(Excerpted text)
Dominic Kalipersad ( ;) is a veteran journalist, and one of the most recognizable faces in Trinidad and Tobago. He is the Group Head of News at Caribbean Communications Network (CCN) Limited in Port-of-Spain, where he has taken the flagship television arm, CCN TV6, under his wing.

Kalipersad was previously the Editor In Chief of the Trinidad Guardian newspaper which he modernized from its old broadsheet format into a tabloid.

He was also the Programme Director at Trinidad Broadcasting Company Ltd after serving as News Director there.

Kalipersad is best known as the principal news anchor of Panorama, the 7:00 pm flagship newscast of the now defunct Trinidad and Tobago Television (TTT), from the late 1970s to early 1990s.  He was later Programme Director at the Trinidad Broadcasting Company, and the News Director and anchor at CCN TV6, the position of which he is again the holder. 
While heading the Trinidad Guardian for eleven years, he also served at  Cable News Channel Three (CNC3) as a news anchor filling in for then news anchor, Carla Foderingham with Shelly Dass.

Kalipersad is widely regarded as the journalist most feared by politicians. He has had explosive interviews with politicians like Attorney General Anand Ramlogan and Prime Minister Kamla Persad-Bissessar and is even known to have pulled a live interview with Health Minister Jerry Narace off the air. In addition his television commentaries, 'Lord, Put A Hand!', are respected for their biting, incisive, profound style,

In 1990, Dominic Kalipersad was one of the hostages at Trinidad and Tobago Television during the Jamaat al Muslimeen coup attempt.
(End Excerpted text)
(Data for review)
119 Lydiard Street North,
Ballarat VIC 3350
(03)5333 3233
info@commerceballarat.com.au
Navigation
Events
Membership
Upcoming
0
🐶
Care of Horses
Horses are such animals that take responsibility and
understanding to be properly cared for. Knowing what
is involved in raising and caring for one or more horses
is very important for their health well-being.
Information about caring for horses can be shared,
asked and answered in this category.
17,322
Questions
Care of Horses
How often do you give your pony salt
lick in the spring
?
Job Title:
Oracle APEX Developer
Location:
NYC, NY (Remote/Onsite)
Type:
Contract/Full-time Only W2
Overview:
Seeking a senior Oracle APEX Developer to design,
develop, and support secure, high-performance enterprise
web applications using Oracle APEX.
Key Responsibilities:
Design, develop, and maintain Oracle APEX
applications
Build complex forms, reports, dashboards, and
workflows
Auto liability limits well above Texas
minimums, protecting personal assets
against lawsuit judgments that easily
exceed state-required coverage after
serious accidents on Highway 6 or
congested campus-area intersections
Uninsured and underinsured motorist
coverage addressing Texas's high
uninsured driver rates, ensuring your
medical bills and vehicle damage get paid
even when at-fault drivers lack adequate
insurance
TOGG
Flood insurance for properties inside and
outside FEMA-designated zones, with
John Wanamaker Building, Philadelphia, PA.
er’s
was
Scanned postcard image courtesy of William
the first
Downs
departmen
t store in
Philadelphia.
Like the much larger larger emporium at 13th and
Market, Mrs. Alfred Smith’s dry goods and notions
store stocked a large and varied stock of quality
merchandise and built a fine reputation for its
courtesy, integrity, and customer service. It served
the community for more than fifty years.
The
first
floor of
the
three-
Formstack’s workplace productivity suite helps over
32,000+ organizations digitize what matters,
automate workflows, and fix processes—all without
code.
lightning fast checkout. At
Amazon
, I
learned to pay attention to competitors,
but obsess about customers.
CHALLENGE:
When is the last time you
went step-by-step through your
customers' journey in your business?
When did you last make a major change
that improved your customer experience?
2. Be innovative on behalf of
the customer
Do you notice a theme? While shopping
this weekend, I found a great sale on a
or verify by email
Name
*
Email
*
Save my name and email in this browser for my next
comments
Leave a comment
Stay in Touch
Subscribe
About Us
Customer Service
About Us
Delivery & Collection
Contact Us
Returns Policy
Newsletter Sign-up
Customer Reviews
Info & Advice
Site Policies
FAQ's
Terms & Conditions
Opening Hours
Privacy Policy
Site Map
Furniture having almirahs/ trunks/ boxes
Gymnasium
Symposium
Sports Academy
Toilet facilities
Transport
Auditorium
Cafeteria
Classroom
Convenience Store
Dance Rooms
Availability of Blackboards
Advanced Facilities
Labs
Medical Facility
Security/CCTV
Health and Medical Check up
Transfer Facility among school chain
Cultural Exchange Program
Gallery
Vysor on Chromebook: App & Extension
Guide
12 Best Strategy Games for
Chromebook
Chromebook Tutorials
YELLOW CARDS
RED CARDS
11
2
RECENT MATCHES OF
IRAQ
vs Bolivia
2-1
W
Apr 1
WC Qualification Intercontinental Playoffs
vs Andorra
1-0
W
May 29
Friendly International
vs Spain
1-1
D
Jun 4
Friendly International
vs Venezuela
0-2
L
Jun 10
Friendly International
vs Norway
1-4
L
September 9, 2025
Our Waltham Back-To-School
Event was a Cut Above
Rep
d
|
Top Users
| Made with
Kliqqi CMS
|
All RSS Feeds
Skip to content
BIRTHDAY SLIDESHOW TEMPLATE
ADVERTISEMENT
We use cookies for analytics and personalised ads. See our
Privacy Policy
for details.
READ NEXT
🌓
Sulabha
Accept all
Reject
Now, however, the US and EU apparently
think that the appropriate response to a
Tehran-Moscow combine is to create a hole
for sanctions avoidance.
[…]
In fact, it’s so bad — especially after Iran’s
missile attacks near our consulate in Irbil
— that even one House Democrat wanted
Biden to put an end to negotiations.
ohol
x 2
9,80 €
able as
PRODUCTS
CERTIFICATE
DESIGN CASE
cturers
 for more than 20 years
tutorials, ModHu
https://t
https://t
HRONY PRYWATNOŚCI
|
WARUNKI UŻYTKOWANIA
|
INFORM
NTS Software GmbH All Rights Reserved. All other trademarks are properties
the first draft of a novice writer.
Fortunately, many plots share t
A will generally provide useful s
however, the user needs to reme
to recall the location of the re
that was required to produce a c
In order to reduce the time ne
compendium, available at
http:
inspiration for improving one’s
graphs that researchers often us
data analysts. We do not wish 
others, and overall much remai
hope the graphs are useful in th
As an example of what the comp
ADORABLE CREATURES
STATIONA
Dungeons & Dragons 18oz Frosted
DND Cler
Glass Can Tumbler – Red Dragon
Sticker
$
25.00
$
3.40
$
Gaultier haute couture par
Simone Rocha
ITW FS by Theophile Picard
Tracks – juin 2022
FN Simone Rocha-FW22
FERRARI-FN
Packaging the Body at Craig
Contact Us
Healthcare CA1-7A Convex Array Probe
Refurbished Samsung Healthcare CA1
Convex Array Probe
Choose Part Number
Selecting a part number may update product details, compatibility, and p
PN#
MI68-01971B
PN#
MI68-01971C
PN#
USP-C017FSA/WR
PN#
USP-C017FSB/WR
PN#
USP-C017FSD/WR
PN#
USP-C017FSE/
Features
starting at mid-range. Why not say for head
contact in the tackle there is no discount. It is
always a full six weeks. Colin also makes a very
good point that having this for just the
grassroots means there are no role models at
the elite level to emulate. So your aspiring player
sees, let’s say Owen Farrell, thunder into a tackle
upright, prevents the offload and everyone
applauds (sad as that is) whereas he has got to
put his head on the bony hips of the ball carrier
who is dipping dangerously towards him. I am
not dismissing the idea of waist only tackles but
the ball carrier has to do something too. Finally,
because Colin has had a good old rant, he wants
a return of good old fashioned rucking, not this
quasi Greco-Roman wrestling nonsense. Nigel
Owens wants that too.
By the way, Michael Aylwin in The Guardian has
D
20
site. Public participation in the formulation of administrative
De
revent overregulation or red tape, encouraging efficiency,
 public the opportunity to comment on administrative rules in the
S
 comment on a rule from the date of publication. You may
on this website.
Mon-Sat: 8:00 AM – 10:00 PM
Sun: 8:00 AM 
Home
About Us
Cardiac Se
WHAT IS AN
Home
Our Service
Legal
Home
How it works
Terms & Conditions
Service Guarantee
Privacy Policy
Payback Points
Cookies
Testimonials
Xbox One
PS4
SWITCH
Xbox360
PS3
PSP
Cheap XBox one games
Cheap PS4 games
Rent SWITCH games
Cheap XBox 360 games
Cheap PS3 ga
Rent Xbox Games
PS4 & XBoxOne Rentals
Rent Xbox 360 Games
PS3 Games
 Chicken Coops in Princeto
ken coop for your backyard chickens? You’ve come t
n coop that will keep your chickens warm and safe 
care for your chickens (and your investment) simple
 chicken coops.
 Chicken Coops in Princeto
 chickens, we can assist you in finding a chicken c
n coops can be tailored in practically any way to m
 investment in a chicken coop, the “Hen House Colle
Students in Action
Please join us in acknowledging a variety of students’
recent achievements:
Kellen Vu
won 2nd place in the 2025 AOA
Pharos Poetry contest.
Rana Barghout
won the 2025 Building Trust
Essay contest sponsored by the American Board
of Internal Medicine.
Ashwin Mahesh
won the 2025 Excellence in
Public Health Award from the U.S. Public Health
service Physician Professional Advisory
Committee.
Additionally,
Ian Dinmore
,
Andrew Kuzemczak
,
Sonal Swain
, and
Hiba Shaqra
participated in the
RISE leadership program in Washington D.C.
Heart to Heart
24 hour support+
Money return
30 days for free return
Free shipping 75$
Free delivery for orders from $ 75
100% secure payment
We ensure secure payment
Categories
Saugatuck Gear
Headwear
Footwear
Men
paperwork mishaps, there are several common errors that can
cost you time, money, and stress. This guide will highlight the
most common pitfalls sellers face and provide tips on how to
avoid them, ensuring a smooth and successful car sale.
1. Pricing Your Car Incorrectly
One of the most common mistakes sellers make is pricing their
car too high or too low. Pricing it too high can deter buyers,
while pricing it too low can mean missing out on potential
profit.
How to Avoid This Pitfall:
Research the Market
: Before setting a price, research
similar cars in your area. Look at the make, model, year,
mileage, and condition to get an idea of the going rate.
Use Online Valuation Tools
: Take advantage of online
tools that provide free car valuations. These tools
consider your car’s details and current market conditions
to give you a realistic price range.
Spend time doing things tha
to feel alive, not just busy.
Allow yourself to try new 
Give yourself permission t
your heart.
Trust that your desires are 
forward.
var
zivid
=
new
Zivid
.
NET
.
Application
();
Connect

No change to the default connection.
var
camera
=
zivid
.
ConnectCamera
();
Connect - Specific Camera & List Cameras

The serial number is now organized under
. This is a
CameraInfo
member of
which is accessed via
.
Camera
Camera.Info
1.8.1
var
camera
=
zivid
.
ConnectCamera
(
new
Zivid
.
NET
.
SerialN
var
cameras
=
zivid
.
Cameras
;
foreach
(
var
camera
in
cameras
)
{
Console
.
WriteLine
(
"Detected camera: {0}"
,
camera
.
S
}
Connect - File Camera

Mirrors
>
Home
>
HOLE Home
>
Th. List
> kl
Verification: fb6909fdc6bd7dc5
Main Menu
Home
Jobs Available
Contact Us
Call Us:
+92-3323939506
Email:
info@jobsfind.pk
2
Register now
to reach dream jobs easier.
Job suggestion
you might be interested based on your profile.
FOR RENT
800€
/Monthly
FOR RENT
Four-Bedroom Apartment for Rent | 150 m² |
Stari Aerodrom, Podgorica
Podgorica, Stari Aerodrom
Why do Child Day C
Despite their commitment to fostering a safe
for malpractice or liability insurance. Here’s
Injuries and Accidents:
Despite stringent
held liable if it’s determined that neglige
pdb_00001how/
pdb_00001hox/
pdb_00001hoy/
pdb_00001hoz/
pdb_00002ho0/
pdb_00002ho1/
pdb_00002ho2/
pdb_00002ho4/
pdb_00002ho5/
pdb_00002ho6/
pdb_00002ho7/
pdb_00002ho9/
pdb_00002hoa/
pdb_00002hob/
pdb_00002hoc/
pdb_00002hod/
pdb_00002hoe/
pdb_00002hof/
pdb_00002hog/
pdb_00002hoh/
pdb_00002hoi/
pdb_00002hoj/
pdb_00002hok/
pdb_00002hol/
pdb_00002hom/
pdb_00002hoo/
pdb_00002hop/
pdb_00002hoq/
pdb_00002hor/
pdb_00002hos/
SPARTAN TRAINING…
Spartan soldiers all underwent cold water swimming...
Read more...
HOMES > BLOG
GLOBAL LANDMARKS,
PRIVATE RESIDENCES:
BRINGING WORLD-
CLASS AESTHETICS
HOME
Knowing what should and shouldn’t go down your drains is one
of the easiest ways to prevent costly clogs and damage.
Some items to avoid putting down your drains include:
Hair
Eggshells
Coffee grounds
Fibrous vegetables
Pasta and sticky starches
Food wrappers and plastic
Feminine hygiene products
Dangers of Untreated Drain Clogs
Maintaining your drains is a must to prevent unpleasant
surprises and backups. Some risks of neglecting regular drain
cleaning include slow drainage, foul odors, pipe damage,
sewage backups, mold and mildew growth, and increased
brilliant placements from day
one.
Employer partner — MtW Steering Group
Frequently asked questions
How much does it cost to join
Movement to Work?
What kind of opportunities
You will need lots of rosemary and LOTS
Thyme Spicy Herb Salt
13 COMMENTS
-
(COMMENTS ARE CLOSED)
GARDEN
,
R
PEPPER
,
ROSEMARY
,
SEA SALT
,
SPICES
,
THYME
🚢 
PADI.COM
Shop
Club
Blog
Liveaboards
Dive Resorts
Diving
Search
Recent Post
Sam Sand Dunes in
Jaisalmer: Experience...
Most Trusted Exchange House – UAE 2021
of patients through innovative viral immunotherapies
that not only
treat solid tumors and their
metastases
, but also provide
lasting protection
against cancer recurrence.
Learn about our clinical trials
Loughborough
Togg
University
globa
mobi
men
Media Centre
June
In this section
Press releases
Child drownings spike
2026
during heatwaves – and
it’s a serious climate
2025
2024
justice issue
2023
(End Data for review)
* _Task instructions_:
- a) In the Dominic Kalipersad text, answer each question on its own line:
(i) What newscast did he anchor at Trinidad and Tobago Television?
(ii) What format change did he make to the Trinidad Guardian?
(iii) During what event in 1990 was he a hostage?
- b) Can you sum up the Dominic Kalipersad text in two sentences?

* _Numbered responses_:
- a)
(i) Panorama, the 7:00 pm flagship newscast
(ii) He changed it from its old broadsheet format into a tabloid.
(iii) The Jamaat al Muslimeen coup attempt

- b) Dominic Kalipersad is a veteran Trinidad and Tobago journalist and Group Head of News at Caribbean Communications Network (CCN) Limited. He was previously Editor In Chief of the Trinidad Guardian and anchored the Panorama newscast on Trinidad and Tobago Television from the late 1970s to early 1990s, and he is widely regarded as the journalist most feared by politicians.